Trump teve sua política de comércio exterior descrita para quem quiser ver em livro publicado por seu ex-responsável pelas negociações internacionais, Robert Lighthizer. A resenha do livro aparece no número de Janeiro de 2024 da revista “Foreign Affairs“ e deveria ser leitura obrigatória por todos que tenham alguma preocupação com o comércio bilateral Brasil-Estados Unidos. (vide Washington New Trade Consensus and what it gets wrong.)

O que o "Foreign Affairs" não diz é que a política econômica externa dos Estados Unidos tenderá a dificultar em muito nossas relações com a China que, queiramos ou não, é hoje nosso principal comprador. As objeções de Trump à manutenção de nossa liberdade de importar tecnologia chinesa são mais do que previsíveis e, para tanto, ele não hesitará em alegar supostas razões de segurança hemisférica para desviar nosso fluxo comercial para os exportadores americanos. E possivelmente, se bobearmos, ainda corremos o risco de sanções unilaterais.

Em suma, já vivemos essas barbaridades no passado, em que a América do Sul nada mais era do que quintal americano. Os tempos para Trump são claramente retrógrados em matéria de Direito Internacional e as regras pactuadas em organizações internacionais são confessadamente recusadas e ignoradas pela nova geopolítica americana.

Faço essas advertências porque vejo em muitos analistas políticos brasileiros o queixume habitual sobre as posições tidas como retrógradas de nossa politica industrial, recentemente levada ao conhecimento público pelo próprio vice-presidente da República, Geraldo Alckmin, politico brasileiro que compreendeu, desde a primeira hora, a importância de um governo de Frente Ampla no Brasil.

Embora, tenha sérias dúvidas sobre a eventual reeleição de Trump, deveríamos nos preparar para o pior cenário. Um eventual eixo Milani-Trump poderá atrasar em muito uma efetiva cooperação entre o Mercosul, caso não o destrua definitivamente. No cenário de retrogressão e demagogia que se desenha, o interesse nacional nos obriga bem pesar as consequências de nossas opções democráticas. Enquanto elas existam. A proposta Trumpista, sejamos claros, nos leva a uma subordinação quase colonial .

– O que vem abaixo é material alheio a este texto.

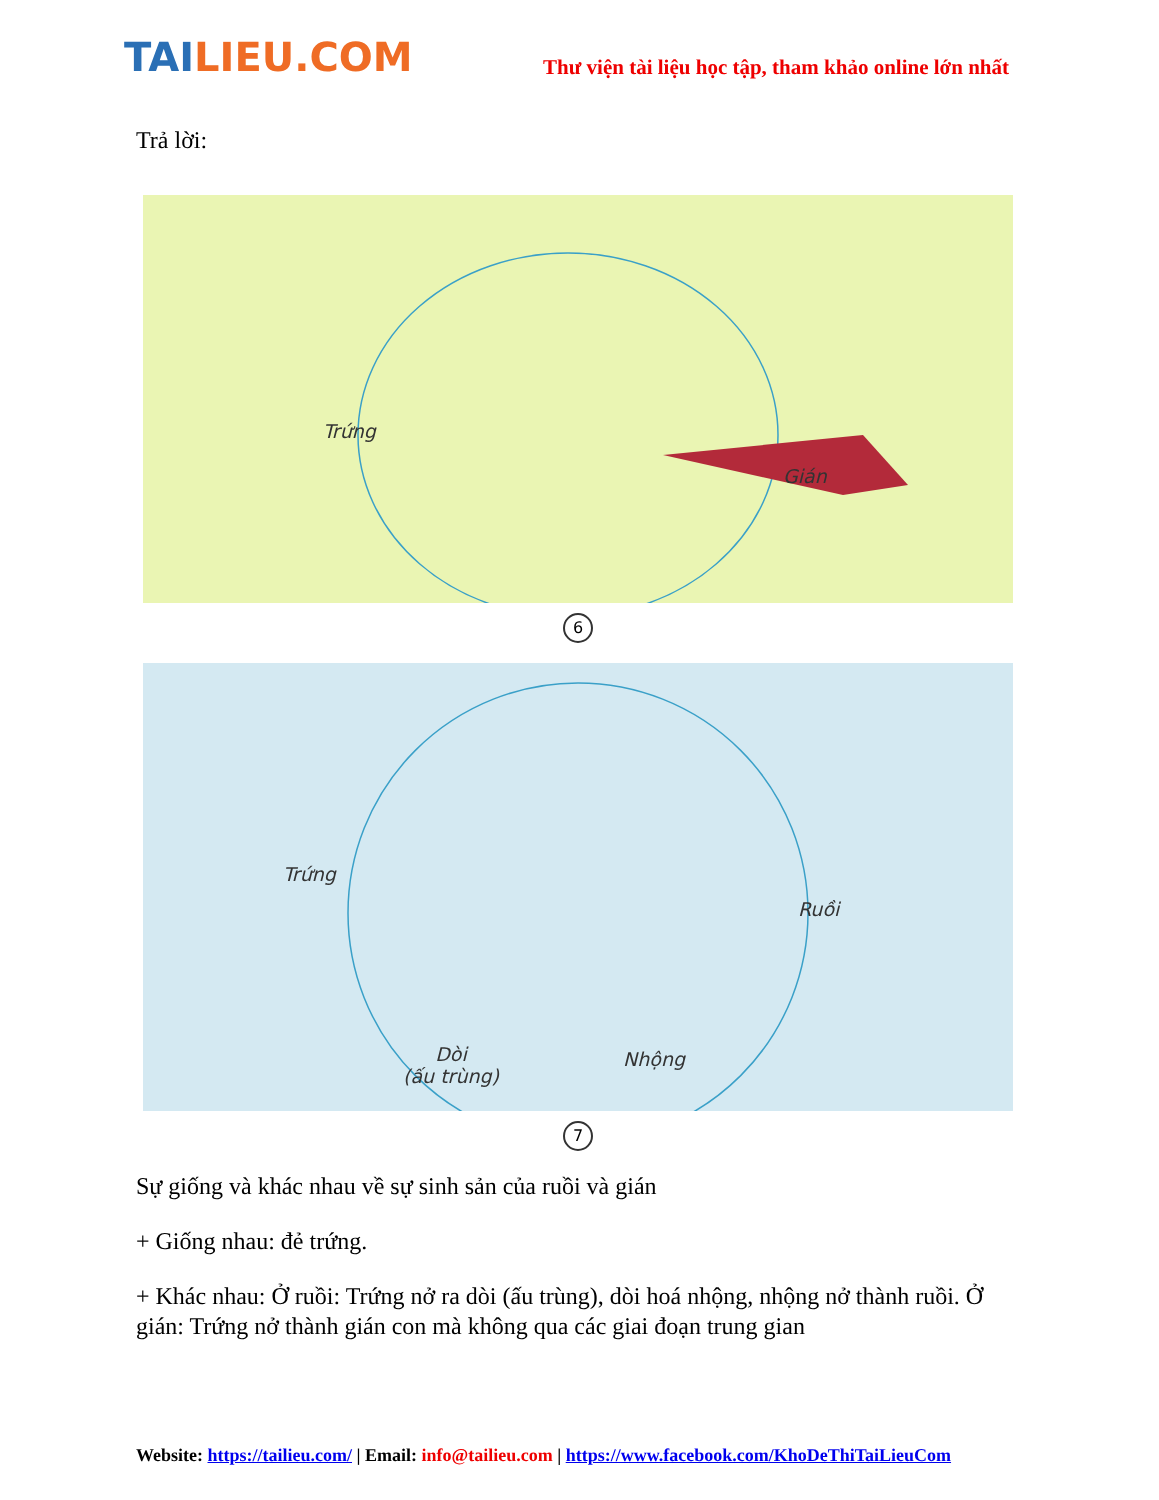TAILIEU.COM
Thư viện tài liệu học tập, tham khảo online lớn nhất
Trả lời:
Trứng
Gián
6
Trứng
Ruồi
Dòi
(ấu trùng)
Nhộng
7
Sự giống và khác nhau về sự sinh sản của ruồi và gián
+ Giống nhau: đẻ trứng.
+ Khác nhau: Ở ruồi: Trứng nở ra dòi (ấu trùng), dòi hoá nhộng, nhộng nở thành ruồi. Ở gián: Trứng nở thành gián con mà không qua các giai đoạn trung gian
Website: https://tailieu.com/ | Email: info@tailieu.com | https://www.facebook.com/KhoDeThiTaiLieuCom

Causa particular preocupação que setores exportadores e industriais se acreditem a salvo das reformulações das regras do jogo em gestação no radicalismo trumpista.

Infelizmente, continuamos a ter uma visão saudosista de um comércio livre que nunca existiu, a não ser naqueles que insistem em confundir Garibaldi com balde de gari.

Ou, o que é muito pior, confundir interesses nacionais permanentes com as oscilações governamentais de países por mais amigos que nos pareçam.